TASK OBJECTIVE: In the entries below, tally the lines that contain the string "Maestro", then state that number alone.

═══ PROVIDED RECORDS

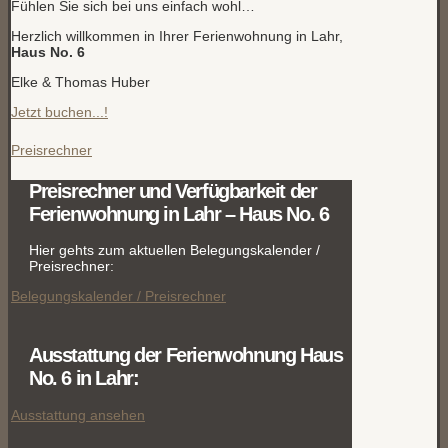
Fühlen Sie sich bei uns einfach wohl…
Herzlich willkommen in Ihrer Ferienwohnung in Lahr,
Haus No. 6
Elke & Thomas Huber
Jetzt buchen...!
Preisrechner
Preisrechner und Verfügbarkeit der
Ferienwohnung in Lahr – Haus No. 6
Hier gehts zum aktuellen Belegungskalender /
Preisrechner:
Belegungskalender / Preisrechner
Ausstattung der Ferienwohnung Haus
No. 6 in Lahr:
Ausstattung ansehen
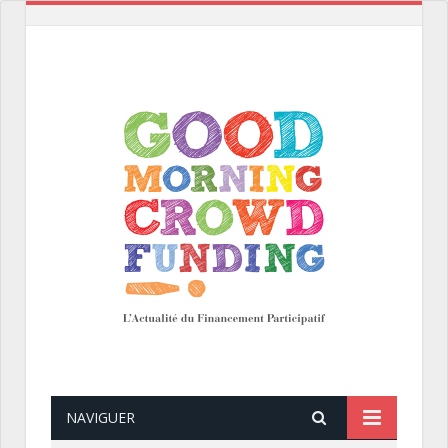
NAVIGUER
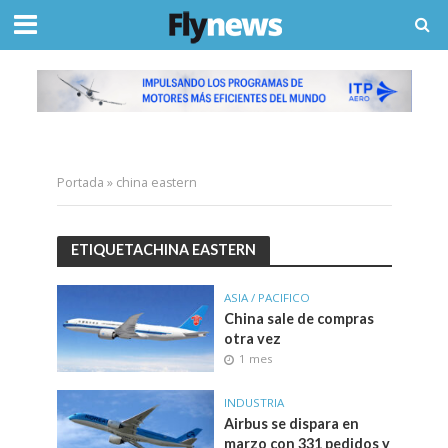
Portada
»
china eastern
ETIQUETACHINA EASTERN
ASIA / PACIFICO
China sale de compras
otra vez
1 mes
INDUSTRIA
Airbus se dispara en
marzo con 331 pedidos y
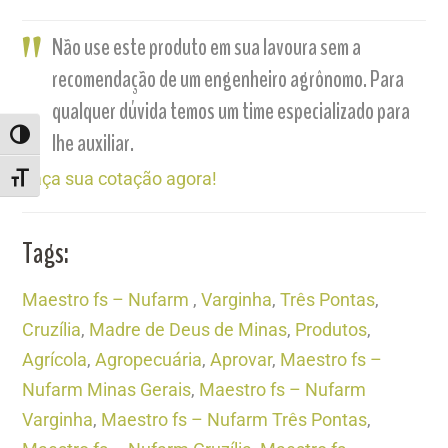
Não use este produto em sua lavoura sem a
recomendação de um engenheiro agrônomo. Para
qualquer dúvida temos um time especializado para
lhe auxiliar.
ALTERNAR ALTO CONTRASTE
Faça sua cotação agora!
ALTERNAR TAMANHO DA FONTE
Tags:
Maestro fs – Nufarm
,
Varginha
,
Três Pontas
,
Cruzília
,
Madre de Deus de Minas
,
Produtos
,
Agrícola
,
Agropecuária
,
Aprovar
,
Maestro fs –
Nufarm Minas Gerais
,
Maestro fs – Nufarm
Varginha
,
Maestro fs – Nufarm Três Pontas
,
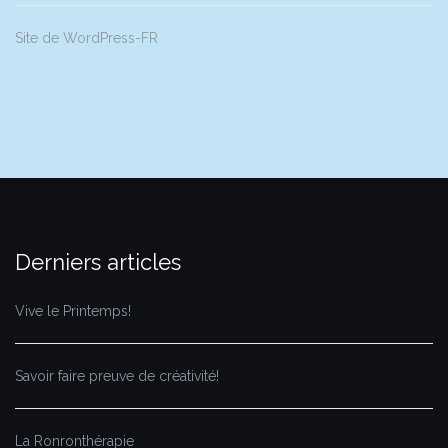
Site de WordPress-FR
Derniers articles
Vive le Printemps!
Savoir faire preuve de créativité!
La Ronronthérapie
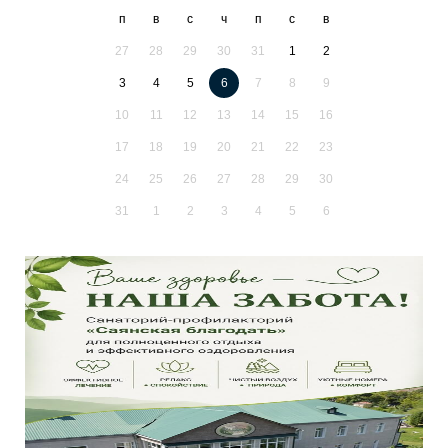
п
в
с
ч
п
с
в
27
28
29
30
31
1
2
3
4
5
6
7
8
9
10
11
12
13
14
15
16
17
18
19
20
21
22
23
24
25
26
27
28
29
30
31
1
2
3
4
5
6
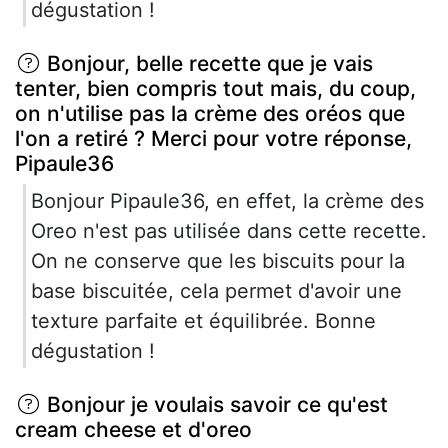
dégustation !
Bonjour, belle recette que je vais
tenter, bien compris tout mais, du coup,
on n'utilise pas la crème des oréos que
l'on a retiré ? Merci pour votre réponse,
Pipaule36
Bonjour Pipaule36, en effet, la crème des
Oreo n'est pas utilisée dans cette recette.
On ne conserve que les biscuits pour la
base biscuitée, cela permet d'avoir une
texture parfaite et équilibrée. Bonne
dégustation !
Bonjour je voulais savoir ce qu'est
cream cheese et d'oreo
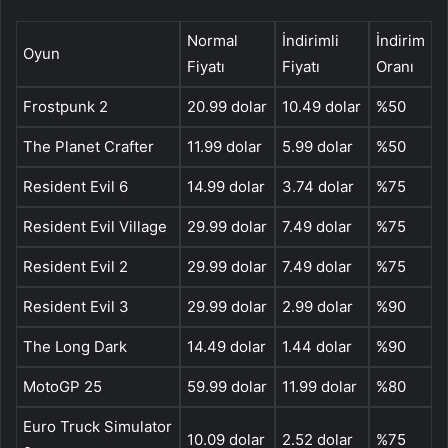
Normal
İndirimli
İndirim
Oyun
Fiyatı
Fiyatı
Oranı
Frostpunk 2
20.99 dolar
10.49 dolar
%50
The Planet Crafter
11.99 dolar
5.99 dolar
%50
Resident Evil 6
14.99 dolar
3.74 dolar
%75
Resident Evil Village
29.99 dolar
7.49 dolar
%75
Resident Evil 2
29.99 dolar
7.49 dolar
%75
Resident Evil 3
29.99 dolar
2.99 dolar
%90
The Long Dark
14.49 dolar
1.44 dolar
%90
MotoGP 25
59.99 dolar
11.99 dolar
%80
Euro Truck Simulator
10.09 dolar
2.52 dolar
%75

══════

TASK RESPONSE: 4